Amp Simulator
Although it is not really an effect in the sense it changes the sound before it enters the speaker, it is found more and more by digital guitar effect units.
An amp simulator does what it says: it simulates a guitar amplifier, mimicing mostly famous guitar amps by adding a combination of effects mentioned earlier (like boost, distortion).
The sound output from an amp simulator can be used to be directed to a normal amplifier, PA system etc.
Some advantages of using an amp simulator are:
- easy switching between different simulated guitar amps
- usually cheaper than the original (let alone the sum of possible simulations)
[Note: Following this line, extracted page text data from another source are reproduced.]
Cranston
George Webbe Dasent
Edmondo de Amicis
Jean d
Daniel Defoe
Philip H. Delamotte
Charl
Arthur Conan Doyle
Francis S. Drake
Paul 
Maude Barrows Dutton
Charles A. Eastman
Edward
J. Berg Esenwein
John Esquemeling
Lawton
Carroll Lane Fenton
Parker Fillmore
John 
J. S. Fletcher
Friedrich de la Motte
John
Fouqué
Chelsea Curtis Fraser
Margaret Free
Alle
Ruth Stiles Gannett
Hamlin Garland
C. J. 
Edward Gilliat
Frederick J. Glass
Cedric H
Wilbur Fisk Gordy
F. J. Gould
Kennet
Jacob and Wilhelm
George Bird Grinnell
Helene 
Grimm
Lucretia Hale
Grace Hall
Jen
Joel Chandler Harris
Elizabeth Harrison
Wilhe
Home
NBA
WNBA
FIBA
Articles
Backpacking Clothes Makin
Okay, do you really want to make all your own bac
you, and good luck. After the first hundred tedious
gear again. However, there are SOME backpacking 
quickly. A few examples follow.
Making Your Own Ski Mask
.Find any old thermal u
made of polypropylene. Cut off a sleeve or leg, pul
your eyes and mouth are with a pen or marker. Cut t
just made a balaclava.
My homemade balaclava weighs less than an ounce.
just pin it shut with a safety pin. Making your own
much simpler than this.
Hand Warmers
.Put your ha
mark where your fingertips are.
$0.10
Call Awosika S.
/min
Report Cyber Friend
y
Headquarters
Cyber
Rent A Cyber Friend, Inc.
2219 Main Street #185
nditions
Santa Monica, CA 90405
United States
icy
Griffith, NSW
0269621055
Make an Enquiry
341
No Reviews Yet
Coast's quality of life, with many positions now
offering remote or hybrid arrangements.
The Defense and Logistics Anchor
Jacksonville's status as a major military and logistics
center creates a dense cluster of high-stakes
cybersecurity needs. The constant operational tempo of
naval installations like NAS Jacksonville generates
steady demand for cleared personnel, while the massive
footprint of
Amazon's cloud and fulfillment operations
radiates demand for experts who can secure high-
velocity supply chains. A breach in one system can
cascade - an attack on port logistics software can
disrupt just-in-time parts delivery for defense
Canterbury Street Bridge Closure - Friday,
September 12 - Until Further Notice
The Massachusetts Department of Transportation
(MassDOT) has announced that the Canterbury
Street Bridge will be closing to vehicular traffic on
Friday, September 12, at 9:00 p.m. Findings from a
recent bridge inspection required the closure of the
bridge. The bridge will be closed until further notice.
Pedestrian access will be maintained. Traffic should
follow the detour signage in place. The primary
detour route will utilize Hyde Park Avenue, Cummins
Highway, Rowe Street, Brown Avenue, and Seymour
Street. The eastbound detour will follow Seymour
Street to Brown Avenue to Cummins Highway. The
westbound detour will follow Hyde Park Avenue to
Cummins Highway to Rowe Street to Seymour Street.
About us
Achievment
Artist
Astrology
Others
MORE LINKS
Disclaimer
- effective at low volumes (some amplifiers only produce their best sounds when cranked up loud)
- effective in 100% microphone-free applications -- can output direct to a mixing desk, DAW or PA.
- it sounds good with very clean amps (like Fender Twin Reverb)
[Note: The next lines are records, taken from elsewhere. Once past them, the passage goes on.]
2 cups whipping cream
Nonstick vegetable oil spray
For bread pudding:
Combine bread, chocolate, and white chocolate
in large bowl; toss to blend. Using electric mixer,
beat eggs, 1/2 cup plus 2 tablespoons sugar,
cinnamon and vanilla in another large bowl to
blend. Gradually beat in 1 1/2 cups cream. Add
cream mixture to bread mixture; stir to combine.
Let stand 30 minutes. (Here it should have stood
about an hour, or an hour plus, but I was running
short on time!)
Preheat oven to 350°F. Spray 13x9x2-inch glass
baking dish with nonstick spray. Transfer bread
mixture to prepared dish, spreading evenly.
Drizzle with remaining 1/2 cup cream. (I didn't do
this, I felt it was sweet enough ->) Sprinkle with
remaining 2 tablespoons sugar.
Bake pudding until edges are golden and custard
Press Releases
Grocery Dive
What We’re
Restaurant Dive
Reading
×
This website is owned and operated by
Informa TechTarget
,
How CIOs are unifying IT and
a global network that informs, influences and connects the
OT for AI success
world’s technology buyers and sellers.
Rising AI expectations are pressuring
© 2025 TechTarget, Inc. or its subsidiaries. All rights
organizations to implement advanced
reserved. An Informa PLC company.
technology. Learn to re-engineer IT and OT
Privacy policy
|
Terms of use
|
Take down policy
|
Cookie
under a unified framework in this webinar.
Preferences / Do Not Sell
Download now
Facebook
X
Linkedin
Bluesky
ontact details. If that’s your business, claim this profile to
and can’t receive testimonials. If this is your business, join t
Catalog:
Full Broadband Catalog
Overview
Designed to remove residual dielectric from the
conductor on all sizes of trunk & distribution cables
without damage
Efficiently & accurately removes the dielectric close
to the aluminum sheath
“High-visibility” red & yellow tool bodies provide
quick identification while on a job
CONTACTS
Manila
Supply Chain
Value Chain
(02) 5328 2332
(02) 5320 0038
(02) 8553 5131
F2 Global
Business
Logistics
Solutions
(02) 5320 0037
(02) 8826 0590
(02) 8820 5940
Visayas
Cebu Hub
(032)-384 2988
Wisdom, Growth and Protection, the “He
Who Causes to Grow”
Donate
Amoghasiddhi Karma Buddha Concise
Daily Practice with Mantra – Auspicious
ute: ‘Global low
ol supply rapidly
The main disadvantage is that some people consider the simulated sounds inferior to a real amplifier. Due to it is not transparent may not sound well with dirty amps that provide their own tone.
When used in conjunction with a real guitar amplifier, there's a complicated interplay between the tone created by the real amp, atop the tone create by the simulation. It makes more sense to use amp simulation with a PA amp or a HiFi amp, designed to faithfully reproduce its input: the amp simulation provides tone; the real amp provides volume.